Ayrıca belirtmeliyiz ki, hakkında zorla getirme kararı verilen kişiye kelepçe takılması mümkün değildir. “Yakalanan ve tutuklanan kişilerin nakli” başlıklı CMK m.93’e göre, “Yakalanan veya tutuklanarak bir yerden diğer bir yere nakledilen kişilere, kaçacaklarına ya da kendisi veya başkalarının hayat ve beden bütünlükleri bakımından tehlike arz ettiğine ilişkin belirtilerin varlığı hallerinde kelepçe takılabilir”. Bu maddeye göre güvenlik amacıyla kelepçe, ancak “yakalanan” veya “tutuklanan” sıfatlarını haiz kişilere takılabilmektedir. “Zorla getirilen” kişiye bu sıfatlardan birisi uymadığından, kelepçe takılamayacaktır. Kanaatimizce, zorla getirilecek kişinin direnç göstermesi, cebir ve şiddete başvurması, kendisine zarar vermeye çalışması ya da kaçmaya teşebbüs etmesi hallerinde kolluk, tüm bu olumsuzları önlemeye yeterli olacak derecede kelepçe takmak dahil her türlü makul tedbire başvurabilmelidir. Çünkü kolluğun can ve mal güvenliğini gözetip sağlaması, aynı zamanda “meşru savunma” adlı hukuka uygunluk sebebi olarak kabul edilmektedir. Elbette bu tür yöntemler istisnai olup, somut olayın özellikleri zorunlu kıldığı takdirde uygulanabilecektir.

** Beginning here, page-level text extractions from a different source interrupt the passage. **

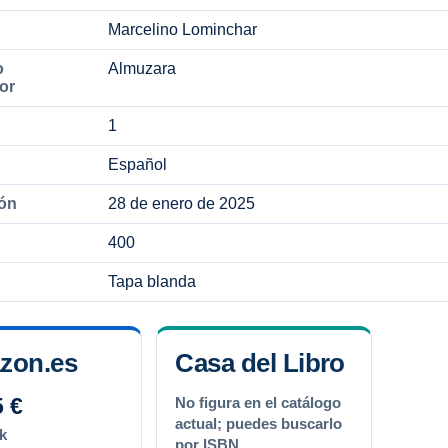
Marcelino Lominchar
o
Almuzara
dor
1
Español
ión
28 de enero de 2025
400
Tapa blanda
zon.es
Casa del Libro
5 €
No figura en el catálogo
actual; puedes buscarlo
k
por ISBN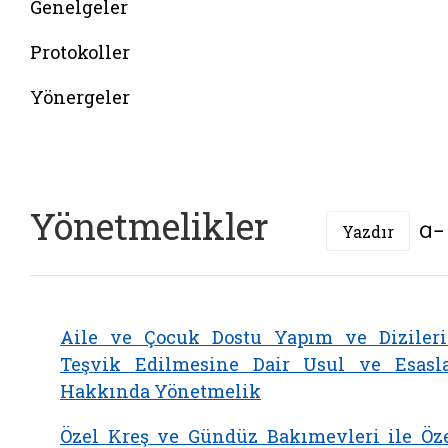
Genelgeler
Protokoller
Yönergeler
Yönetmelikler
Yazdır
Aile ve Çocuk Dostu Yapım ve Diziler
Teşvik Edilmesine Dair Usul ve Esasl
Hakkında Yönetmelik
Özel Kreş ve Gündüz Bakımevleri ile Öz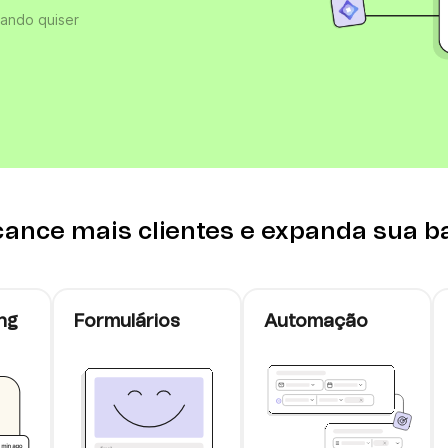
uando quiser
VoIP Phone
,
ito
cance mais clientes e expanda sua b
ng
Formulários
Automação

Kaldı ki, hukuka uygun emri ifa etmeye çalışan kolluğa karşı hukuka aykırı direnç gösterildiğinde, TCK m.265’de tanımlanan görevi yaptırmamak için direnme suçu oluşacak ve bu durumda kolluk zaten, CMK m.90’da yer alan yakalama yetkisini kullanabilecektir.
Son olarak belirtmeliyiz ki, yakalanan şüpheli veya sanığa kanuni hakları CMK m.91/4 uyarınca yakalandığı bildirildiği halde, adli makamın önüne zorla getirilen şüpheli veya sanığa kanuni hakları CMK m.147 gereğince ifade alma veya sorguya çekmenin hemen başlangıcında bildirilir. Ancak zorla getirmede de, hakkında zorla getirme kararı verilen kişiye neden zorla götürüleceğine dair kararın bir örneğinin verilmesi ve neden bu tedbire muhatap olduğunun da kendisine kısaca bildirilmesi gerekir (CMK m.43/1 ve 146/3).